Class of Australian diesel-hydraulic locomotive

The Victorian Railways V class is a one-off diesel hydraulic locomotive that consisted of only V56. It was built as the shunter for the Jolimont Workshops to move the suburban sets through the washdocks. It was originally unclassed, being classified as a "Power Shunter", but was subsequently designated as V56 and thus became the final locomotive built at Newport Workshops. The number "56" followed on from the C and X class steam locomotives' sequence, C1-C26 then X27-X55, and it is only a coincidence that its number, general shape and function align with the Rail Tractors which eventually reached RT54. V56 entered service after RT18 and before RT19. The builder's plate shows a date of 1959, but the engine entered service on 20 January 1960.

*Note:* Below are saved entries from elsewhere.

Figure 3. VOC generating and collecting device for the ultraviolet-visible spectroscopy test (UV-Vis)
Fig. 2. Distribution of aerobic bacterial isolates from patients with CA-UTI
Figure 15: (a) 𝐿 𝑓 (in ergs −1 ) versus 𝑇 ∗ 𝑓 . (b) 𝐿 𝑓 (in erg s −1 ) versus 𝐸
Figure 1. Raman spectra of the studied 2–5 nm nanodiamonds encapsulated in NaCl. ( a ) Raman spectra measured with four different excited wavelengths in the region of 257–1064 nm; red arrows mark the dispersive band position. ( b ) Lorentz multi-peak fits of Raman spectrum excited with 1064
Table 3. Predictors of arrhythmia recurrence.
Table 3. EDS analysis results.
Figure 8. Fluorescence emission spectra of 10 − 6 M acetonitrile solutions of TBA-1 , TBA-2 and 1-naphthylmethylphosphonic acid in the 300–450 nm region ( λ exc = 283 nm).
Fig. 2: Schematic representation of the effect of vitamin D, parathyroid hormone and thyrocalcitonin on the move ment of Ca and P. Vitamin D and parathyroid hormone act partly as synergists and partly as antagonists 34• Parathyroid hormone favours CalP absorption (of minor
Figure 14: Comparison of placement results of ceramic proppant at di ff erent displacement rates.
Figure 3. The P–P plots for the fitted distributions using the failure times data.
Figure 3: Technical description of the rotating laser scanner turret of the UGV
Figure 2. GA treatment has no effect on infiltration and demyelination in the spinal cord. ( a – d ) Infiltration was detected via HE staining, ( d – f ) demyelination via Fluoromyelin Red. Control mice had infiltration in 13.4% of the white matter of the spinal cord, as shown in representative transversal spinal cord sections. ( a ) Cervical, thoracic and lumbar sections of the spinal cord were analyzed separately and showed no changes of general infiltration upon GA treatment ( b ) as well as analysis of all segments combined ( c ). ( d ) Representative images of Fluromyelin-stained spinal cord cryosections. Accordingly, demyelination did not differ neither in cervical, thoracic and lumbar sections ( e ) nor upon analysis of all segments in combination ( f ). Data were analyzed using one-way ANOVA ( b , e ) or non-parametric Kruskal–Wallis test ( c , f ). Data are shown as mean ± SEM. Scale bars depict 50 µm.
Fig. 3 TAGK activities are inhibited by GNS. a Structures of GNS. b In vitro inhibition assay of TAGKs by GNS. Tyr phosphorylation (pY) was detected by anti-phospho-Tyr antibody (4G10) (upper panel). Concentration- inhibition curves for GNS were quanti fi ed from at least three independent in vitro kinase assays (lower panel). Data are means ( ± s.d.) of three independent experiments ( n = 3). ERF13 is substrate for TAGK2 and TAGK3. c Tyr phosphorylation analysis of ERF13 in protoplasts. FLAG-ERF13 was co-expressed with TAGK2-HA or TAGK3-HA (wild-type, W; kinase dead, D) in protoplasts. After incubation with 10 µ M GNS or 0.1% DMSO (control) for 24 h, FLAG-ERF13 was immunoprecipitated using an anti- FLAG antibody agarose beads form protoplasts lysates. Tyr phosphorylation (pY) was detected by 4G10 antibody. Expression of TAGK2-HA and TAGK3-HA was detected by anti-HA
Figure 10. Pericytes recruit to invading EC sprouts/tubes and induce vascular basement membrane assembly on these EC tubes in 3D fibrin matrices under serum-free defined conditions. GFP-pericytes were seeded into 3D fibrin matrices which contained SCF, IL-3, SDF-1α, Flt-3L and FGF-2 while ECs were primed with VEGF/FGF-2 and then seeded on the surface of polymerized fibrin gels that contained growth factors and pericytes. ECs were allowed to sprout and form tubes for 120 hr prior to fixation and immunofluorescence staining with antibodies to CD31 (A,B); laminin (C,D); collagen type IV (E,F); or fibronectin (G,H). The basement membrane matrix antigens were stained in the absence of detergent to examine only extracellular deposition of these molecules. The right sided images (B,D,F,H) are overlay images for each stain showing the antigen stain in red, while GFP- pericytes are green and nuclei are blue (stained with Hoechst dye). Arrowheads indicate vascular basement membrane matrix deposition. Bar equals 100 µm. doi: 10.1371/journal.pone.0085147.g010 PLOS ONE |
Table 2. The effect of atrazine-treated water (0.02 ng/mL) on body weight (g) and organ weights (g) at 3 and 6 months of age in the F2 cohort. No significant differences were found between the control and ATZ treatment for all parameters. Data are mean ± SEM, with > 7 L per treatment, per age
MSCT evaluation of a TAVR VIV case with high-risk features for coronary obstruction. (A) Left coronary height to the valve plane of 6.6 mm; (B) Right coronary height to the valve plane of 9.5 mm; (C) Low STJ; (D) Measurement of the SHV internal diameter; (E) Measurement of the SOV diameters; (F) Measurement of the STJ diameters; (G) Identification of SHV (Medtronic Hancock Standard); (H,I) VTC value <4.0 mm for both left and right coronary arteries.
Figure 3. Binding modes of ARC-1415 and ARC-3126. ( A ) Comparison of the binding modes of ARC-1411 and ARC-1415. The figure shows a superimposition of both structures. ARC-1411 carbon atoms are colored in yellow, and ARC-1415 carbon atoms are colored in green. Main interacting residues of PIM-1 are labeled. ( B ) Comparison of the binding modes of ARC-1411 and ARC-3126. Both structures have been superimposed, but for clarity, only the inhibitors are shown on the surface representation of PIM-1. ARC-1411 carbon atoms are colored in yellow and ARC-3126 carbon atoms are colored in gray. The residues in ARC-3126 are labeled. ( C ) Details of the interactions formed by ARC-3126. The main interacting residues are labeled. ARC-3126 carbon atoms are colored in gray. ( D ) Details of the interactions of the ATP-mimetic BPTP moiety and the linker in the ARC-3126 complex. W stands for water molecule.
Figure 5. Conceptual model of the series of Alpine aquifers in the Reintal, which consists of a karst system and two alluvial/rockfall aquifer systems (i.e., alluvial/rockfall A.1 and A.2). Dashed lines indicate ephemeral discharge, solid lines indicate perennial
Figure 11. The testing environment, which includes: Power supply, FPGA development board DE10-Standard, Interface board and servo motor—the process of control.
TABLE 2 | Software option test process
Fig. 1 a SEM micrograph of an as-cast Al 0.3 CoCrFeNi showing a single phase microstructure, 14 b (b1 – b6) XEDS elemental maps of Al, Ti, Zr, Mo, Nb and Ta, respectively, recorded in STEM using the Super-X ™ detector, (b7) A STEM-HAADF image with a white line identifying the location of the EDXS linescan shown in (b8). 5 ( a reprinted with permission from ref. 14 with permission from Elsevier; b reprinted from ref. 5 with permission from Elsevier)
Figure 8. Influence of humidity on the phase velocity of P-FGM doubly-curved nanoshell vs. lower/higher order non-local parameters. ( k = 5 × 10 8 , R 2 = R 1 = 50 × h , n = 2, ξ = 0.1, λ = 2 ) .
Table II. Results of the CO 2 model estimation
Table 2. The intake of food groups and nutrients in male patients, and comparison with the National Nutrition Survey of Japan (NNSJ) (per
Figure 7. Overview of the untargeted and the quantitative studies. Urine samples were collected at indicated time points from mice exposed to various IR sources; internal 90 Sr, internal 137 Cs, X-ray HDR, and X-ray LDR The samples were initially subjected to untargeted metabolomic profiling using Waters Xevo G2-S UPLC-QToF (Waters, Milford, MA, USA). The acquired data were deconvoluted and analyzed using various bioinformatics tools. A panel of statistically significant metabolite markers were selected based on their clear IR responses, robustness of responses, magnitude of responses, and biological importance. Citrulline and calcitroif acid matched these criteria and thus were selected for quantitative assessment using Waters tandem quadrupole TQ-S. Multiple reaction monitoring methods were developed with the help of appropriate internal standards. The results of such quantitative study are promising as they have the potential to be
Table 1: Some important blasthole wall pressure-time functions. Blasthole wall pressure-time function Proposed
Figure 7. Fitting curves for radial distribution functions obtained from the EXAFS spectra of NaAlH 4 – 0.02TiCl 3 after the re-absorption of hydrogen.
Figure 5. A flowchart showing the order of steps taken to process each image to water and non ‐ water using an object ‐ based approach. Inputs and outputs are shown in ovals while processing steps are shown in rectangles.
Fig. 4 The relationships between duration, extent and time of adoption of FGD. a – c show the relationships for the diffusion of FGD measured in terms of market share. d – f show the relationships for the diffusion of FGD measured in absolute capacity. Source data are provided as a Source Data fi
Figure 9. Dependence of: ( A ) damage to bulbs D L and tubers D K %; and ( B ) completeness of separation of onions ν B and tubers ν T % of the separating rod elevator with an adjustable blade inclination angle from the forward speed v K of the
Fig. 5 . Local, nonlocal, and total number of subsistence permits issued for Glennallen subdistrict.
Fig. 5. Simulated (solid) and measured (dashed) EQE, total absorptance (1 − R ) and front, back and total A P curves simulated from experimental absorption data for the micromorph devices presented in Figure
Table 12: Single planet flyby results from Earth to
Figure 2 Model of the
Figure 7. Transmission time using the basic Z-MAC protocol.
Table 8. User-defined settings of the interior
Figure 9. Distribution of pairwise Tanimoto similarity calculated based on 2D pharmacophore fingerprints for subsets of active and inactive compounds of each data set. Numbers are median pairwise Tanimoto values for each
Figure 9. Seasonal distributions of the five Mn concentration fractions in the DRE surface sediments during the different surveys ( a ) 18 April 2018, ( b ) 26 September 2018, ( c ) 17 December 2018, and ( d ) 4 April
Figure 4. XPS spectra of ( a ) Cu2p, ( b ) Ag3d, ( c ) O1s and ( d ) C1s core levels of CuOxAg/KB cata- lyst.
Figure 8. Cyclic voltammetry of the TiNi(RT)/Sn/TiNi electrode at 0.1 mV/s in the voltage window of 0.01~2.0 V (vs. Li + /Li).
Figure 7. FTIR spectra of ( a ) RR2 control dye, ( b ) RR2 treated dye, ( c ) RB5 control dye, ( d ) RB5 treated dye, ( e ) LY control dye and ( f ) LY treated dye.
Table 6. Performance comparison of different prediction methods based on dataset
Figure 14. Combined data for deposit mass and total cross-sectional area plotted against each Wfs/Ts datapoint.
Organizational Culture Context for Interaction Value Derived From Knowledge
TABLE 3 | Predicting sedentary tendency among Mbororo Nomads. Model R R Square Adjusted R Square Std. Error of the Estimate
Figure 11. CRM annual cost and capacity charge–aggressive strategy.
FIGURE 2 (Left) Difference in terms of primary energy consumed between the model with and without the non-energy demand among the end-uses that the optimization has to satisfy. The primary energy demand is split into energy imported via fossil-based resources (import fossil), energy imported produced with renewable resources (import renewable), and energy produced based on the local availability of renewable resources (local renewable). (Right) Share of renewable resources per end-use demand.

While the washdocks did have an overhead contact wire fitted, for safety this was usually isolated and only provided to prevent pantographs from getting tangled if the wires had terminated either end of the wash dock track.

The engine was capable of operating at fixed speeds up to 10 mph, but wash-dock shunting was usually only done at 1 mph. Other moves were made at 3 - 5 km/h. The speed limit of 16 km/h did not pose a problem in operation. Two-position light signals were provided along the relevant track, the red aspect labelled "Stop" and the green aspect "Go" on the faces of the lenses. V56 would usually pull 7-car trains sets through the wash, but it did occasionally push instead. When not in use the engine was stabled in the wash shed.

The locomotive features a 40 hp Fordson tractor engine which drove four hydraulic motors. It was the smallest locomotive owned by the VR and later the Metropolitan Transit Authority.

Buffers and autocouplers were fitted to allow it to couple up to screw coupled stock (Swing Door trains or Tait trains) or Knuckle coupled stock (Harris trains, Hitachi trains). For coupling to the Comeng trains, a conversion coupler was required. This attached to the Comeng 'multi function' coupler and converted it to a temporary knuckle coupling.

The locomotive was originally painted in a bright red with a black under frame, before receiving the Victorian Railways' blue and gold paint scheme in early 1974; during this time it was replaced by RT46 at Jolimont. It was sighted being towed back to Newport Workshops for repairs in August 1976.

By 4 September 1986 it was repainted into Metropolitan Transit Authority green and gold livery. The engine was stored at Newport Workshops as at November 1990 and later observed in storage at North Melbourne It has retained the green livery through preservation at the Newport Railway Museum.

==Locomotives==

| Locomotive | Entered service | Withdrawn | Owner | Status |
| V56 | 20 Jan 1960 | c. 1990 | Newport Railway Museum | Preserved – Static |

==Preservation==
V56 was retired with the closure of Jolimont Workshops. During the late 1990s, V56 was used at the Steamrail Depot, Newport for small shunting moves. Currently V56 is on static display at Newport Railway Museum.